BUSH’S WAR WOULD BE AT HOME
Frank Rich
columnist, New York Times
When President Bush returned from Crawford to Washington in September 2001, his poll numbers were mediocre, his one burning ideological mission had already been accomplished (tax cuts), and his administration’s policy cupboard was bare except for Social Security privatization (a nonstarter with Democrats) and vague notions of immigration reform (a nonstarter with House Republicans). Without 9/11 to fill the vacuum of his slacker’s presidency, we’d likely have seen a fast-tracking of the scandal foretold by the Tom DeLay K Street project and an earlier and bloodier culture war: Karl Rove could focus his undivided attention on satisfying his base’s hunger for decisive action against abortion, stem-cell research, contraception, and gay people. (Whether indecency would have been on this agenda depends on the answer to another of history’s great what-if questions: What if Janet Jackson had not had a wardrobe malfunction during the Super Bowl?) Without 9/11, there would have been no rationale for ginning up hysteria about imminent mushroom clouds emanating from Baghdad and hence no way to pivot to a gratuitous war in Iraq. Besides, Bush had come to office pledged to a “humble” (i.e., minimalist Bush 41) foreign policy and opposed to nation building. Grand neocon delusions would have remained dormant as Rumsfeld instead busied himself on his grandiose schemes for remaking the Pentagon, not the Middle East.

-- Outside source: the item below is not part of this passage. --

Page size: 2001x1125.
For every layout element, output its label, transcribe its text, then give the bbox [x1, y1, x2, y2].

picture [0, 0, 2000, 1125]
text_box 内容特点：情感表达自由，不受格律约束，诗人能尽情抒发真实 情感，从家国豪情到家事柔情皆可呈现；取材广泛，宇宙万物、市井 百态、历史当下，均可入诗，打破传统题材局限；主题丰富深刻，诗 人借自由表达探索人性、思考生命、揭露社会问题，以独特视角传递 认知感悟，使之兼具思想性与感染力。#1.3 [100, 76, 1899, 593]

Since the Republicans would have had no fear card to play in the 2004 election, the Democrats, having won the popular vote in 2000, would have won it again, this time benefiting from a backlash against the religious right’s overreach, even if they had neither better ideas nor candidates than the opposition. Once in office, might they too have ignored an intelligence briefing titled “Bin Laden Determined to Strike in U.S.”? Maybe, but once the inevitable attack came, they too would have won the war in Afghanistan—and, not being tied down in Iraq, maybe they would have made sure it stayed won rather than let the Taliban regroup in the ensuing years.

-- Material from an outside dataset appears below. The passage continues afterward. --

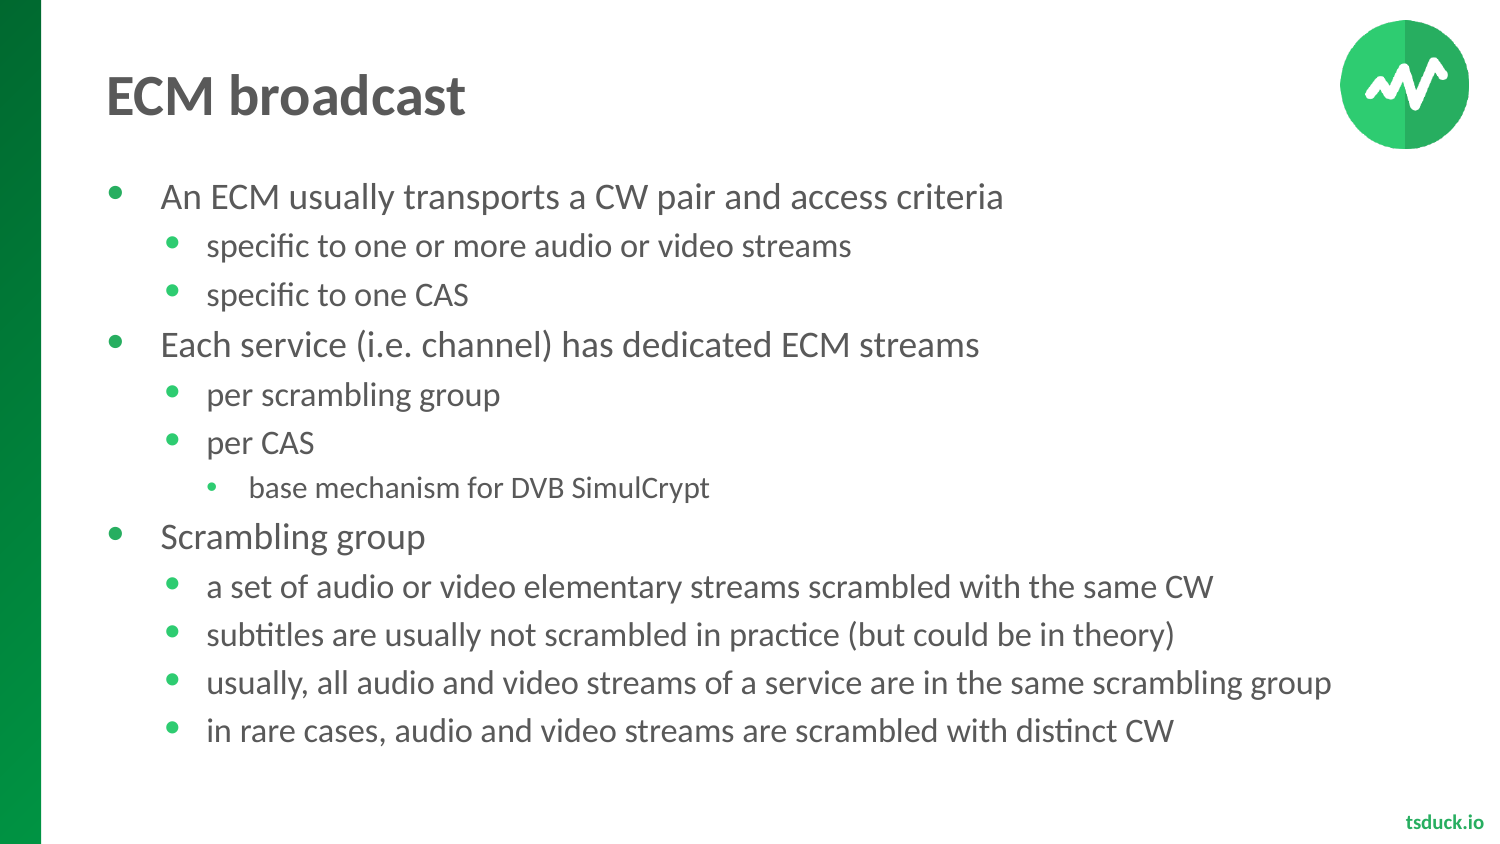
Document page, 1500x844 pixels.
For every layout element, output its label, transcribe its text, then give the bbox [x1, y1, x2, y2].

list An ECM usually transports a CW pair and access criteria specific to one or more audio or video streams specific to one CAS Each service (i.e. channel) has dedicated ECM streams per scrambling group per CAS base mechanism for DVB SimulCrypt Scrambling group a set of audio or video elementary streams scrambled with the same CW subtitles are usually not scrambled in practice (but could be in theory) usually, all audio and video streams of a service are in the same scrambling group in rare cases, audio and video streams are scrambled with distinct CW [91, 164, 1454, 759]
picture [1340, 20, 1469, 149]
title ECM broadcast [91, 38, 1333, 146]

The broader culture would have gone its own way, 9/11 or no 9/11—progressing effortlessly from the obsessions of Gary Condit and Survivor in summer ’01 to Brangelina and American Idol in ’06. The Oliver Stone project of August ’06, however, would not be World Trade Center, but, with exquisite timing, Fidel. Mel Gibson, having uncovered no “Jewish” wars to trigger his career self-immolation, would be the obvious choice to star. He would quickly sign on once Stone indicated his intention to make the movie in subtitled Spanish.